→ What you have to do:
Answer these about the SecureBERT_Plus README:
(a) What license does it list?
(b) What file size is shown for it?
(c) According to its widget text about GuLoader, since when has GuLoader been active?

SecureBERT_Plus / README.md

Update README.md

85a7ab3 verified 3 months ago

4.78 kB

	---
	license: cc-by-nc-4.0
	language:
	- en
	tags:
	- cybersecurity
	widget:
	- text: >-
	Native API functions such as <mask> may be directly invoked via system calls
	(syscalls). However, these features are also commonly exposed to user-mode
	applications through interfaces and libraries.
	example_title: Native API functions
	- text: >-
	One way to explicitly assign the PPID of a new process is through the <mask>
	API call, which includes a parameter for defining the PPID.
	example_title: Assigning the PPID of a new process
	- text: >-
	Enable Safe DLL Search Mode to ensure that system DLLs in more restricted
	directories (e.g., %<mask>%) are prioritized over DLLs in less secure
	locations such as a user’s home directory.
	example_title: Enable Safe DLL Search Mode
	- text: >-
	GuLoader is a file downloader that has been active since at least December
	2019. It has been used to distribute a variety of <mask>, including NETWIRE,
	Agent Tesla, NanoCore, and FormBook.

→ Dataset:

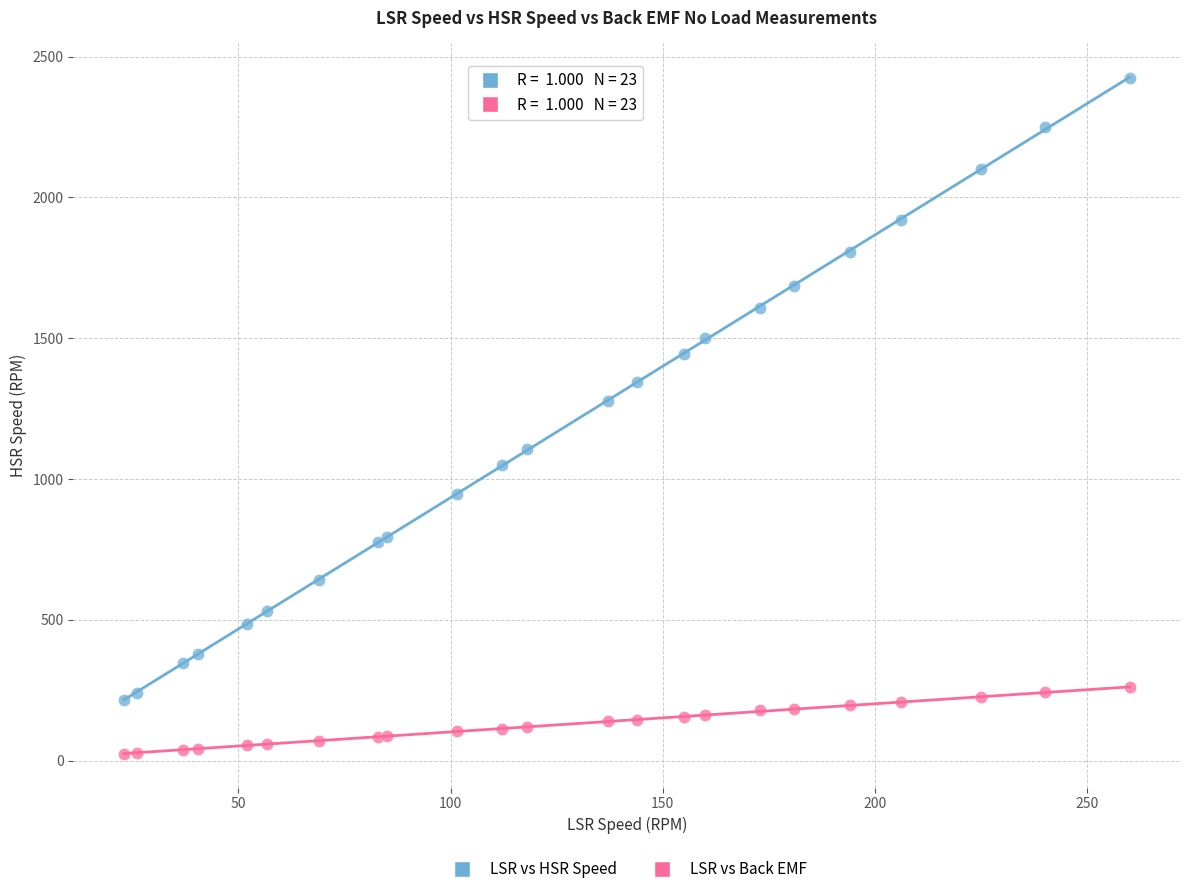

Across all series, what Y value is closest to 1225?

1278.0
---
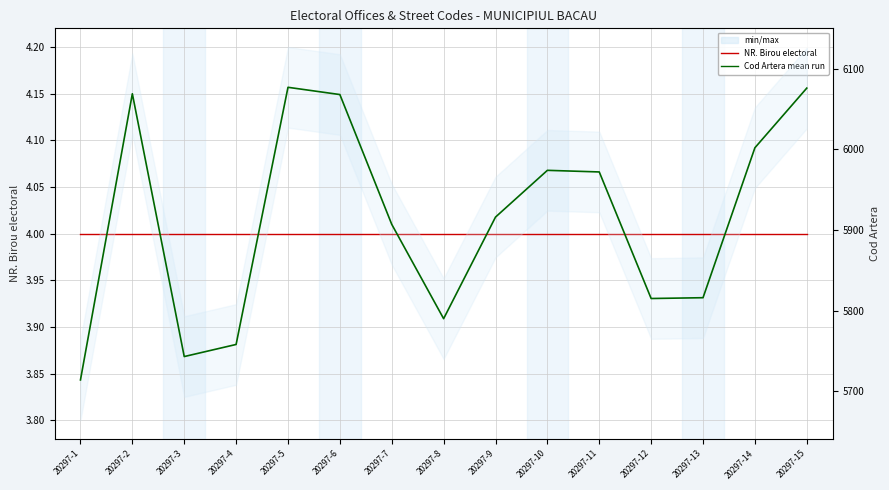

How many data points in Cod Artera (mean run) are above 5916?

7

→ Task result:
(a) cc-by-nc-4.0
(b) 4.78 kB
(c) Since at least December 2019